# WHAT THE EXERCISE ASKS
Continue the reading guide for the novel Steer Toward Rock from where it ends.
··· PASSAGE
Author . Discussion Questions . Reviews

About this Guide
The following author biography, critical praise and list of questions about this book are intended as resources to aid individual readers and book groups who would like to learn more about the author and this book. We hope that this guide will provide you a starting place for discussion, and suggest a variety of perspectives from which you might approach this book.

 


About this Book

“The woman I loved wasn’t in love with me; the woman I married wasn’t a wife to me. Ilin Cheung was my wife on paper. In deed, she belonged to Yi-Tung Szeto. In debt, I also belonged to him. He was my father, paper too.”

Steer Toward Rock, Fae Myenne Ng’s heartbreaking novel of unrequited love, tells the story of the only bachelor butcher at the Universal Market in San Francisco. Jack Moon Szeto—that was the name he bought, the name he made his life by—serves the lonely grass widows whose absentee husbands work the farmlands in the Central Valley. A man who knows that the body is the only truth, Jack attends to more than just their weekly orders of lamb or beef.

But it is the free-spirited, American-born Joice Qwan with whom Jack falls in love. A woman whose life is guided by more than simple pain, Joice hands out towels at the Underground Bathhouse and sells tickets at the Great Star Theatre; her mother cleans corpses. Joice wants romance and she wants to escape Chinatown, but Jack knows that she is his ghost of love, better chased than caught.

It is the 1960s and while the world is on the edge of an exciting future, Jack has not one grain of choice in his life. When his paper wife arrives from China he is forced to fulfill the last part of his contract and to stand before the law with the woman who is to serve as mistress to his fake father. Jack has inherited a cruel cultural legacy. A man with no claim to the past, his only hope is to make a new story for himself, one that includes both Joice and America.

Not since Bone, Fae Myenne Ng’s highly praised debut novel, has a work so eloquently revealed the complex loyalties of Chinese America. Steer Toward Rock is the story of a man who chooses love over the law, illuminating a part of U.S. history few are aware of, but one that has had echoing effects for generations.



About the Author

Fae Myenne Ng was born in San Francisco. Her work received the Rome Prize from the American Academy of Arts and Letters, the Lannan Foundation and the Lila Wallace Reader’s Digest Writers’ Award. Bone, a finalist for the 1994 PEN/Faulkner, was a national bestseller and a critical success. Her short stories have appeared in Harper’s and other magazines, and have been widely anthologized.
······
··· RECORDS PROVIDED
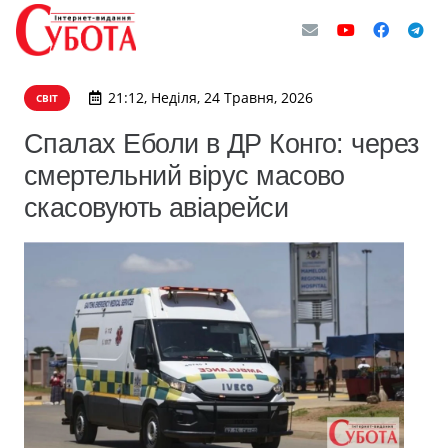
21:12, Неділя, 24 Травня, 2026
СВІТ
Спалах Еболи в ДР Конго: через
смертельний вірус масово
скасовують авіарейси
······
# RESPONSE TO THIS TASK
 


Discussion Questions

LOVE

1. Even though Joice says she won’t marry him, Jack still enters the Confession Program, hoping his act of loyalty and independence will change her mind. Why does he choose love over the law?

2. Talk about the different kinds of love in the book. Discuss sexual, familial and romantic love. Discuss your various expectations, disappointments and surprises in these kinds of love.

SEX

3. Talk about sexuality. Why do the women favor sex in storage rooms, alleys, stairways, is sex a stolen pleasure? Discuss the goals of procreation and recreation in sex.

4. The Chinese Exclusion Law of 1882 created a bachelor society. Women were scarce and held a particular sexual power. The Old Bachelors craved sexual happiness, the grass widows in China yearned for their husbands. Talk about the effects of this sexual imbalance on the Chinese American family.

MARRIAGE

5. What do Gold Szeto, Jack and Zhenren hope to attain through marriage? Why do Joice and Veda resist marriage?

Discuss and compare your parents and your own goals in marriage.

6. Discuss the different views of sex, love and marriage between men and women.

MOTHERING

7. Boy or girl, Joice decides to keep her baby but will abandon Veda. Ilin becomes fulfilled as a Stand in Mother. Veda has a tubal ligation and will never be a mother. Discuss Veda’s relationship to Joice, her mother, to Old Lady Qwan, her Grandmother, to Ilin, her Stand-in mother.

Discuss Jack’s mothers in China: the Birth Mother and the Barren Mother. On pg 208, the Ancient One’s speaks about her birthing and then selling of Jack, “…the first was not my glory and the last was not my doom.” Discuss her feeling. Discuss other ways we give away, give up the people we love.

8. On pg 215, Veda encounters a man and his adapted Chinese daughter.

“Though I was glad for the child, glad for the family now made complete, I was most glad I wasn’t the blood mother who gave her up, or the de facto mother who would sacrifice as much only to stand second.”

Discuss Veda’s complex feelings about adoption. Discuss your views on surrogate motherhood, adoption, and today’s many forms of integrated families.

FATHERING

9. How does Veda’s knowledge of her father’s story prevent her moving forward in her own life? How does her father try to release her from this bind?

10. Discuss Jack’s thoughts on pg 18: “This is a story I’m afraid to tell and afraid to keep. This is a story I will never tell my daughter. This story should only be told to a lover.” Compare this with Veda’s decision not to tell Jack that she met his blood mother in China, pg 230: “I buried the story in China. Telling would make it a dead end.” How is Jack and Veda’s relationship centered on telling and not telling?

TELLING

11. Discuss the safety of stories. Are there stories better left untold?

12. Before leaving, Joice tells Veda the story of Jack’s childhood (p 195). Veda never tells Jack about meeting his blood mother or about the cop incident. Which stories are safe to tell, which are not? Discuss Jack’s belief: The details are not important, it’s where the story leads you.

13. Ng has said, “We become Americans when we tell our story.” Compare the stories that are told and those that are not told in the novel. Discuss stories you have ‘held back’. Have you ever ‘withheld’ a story out of love?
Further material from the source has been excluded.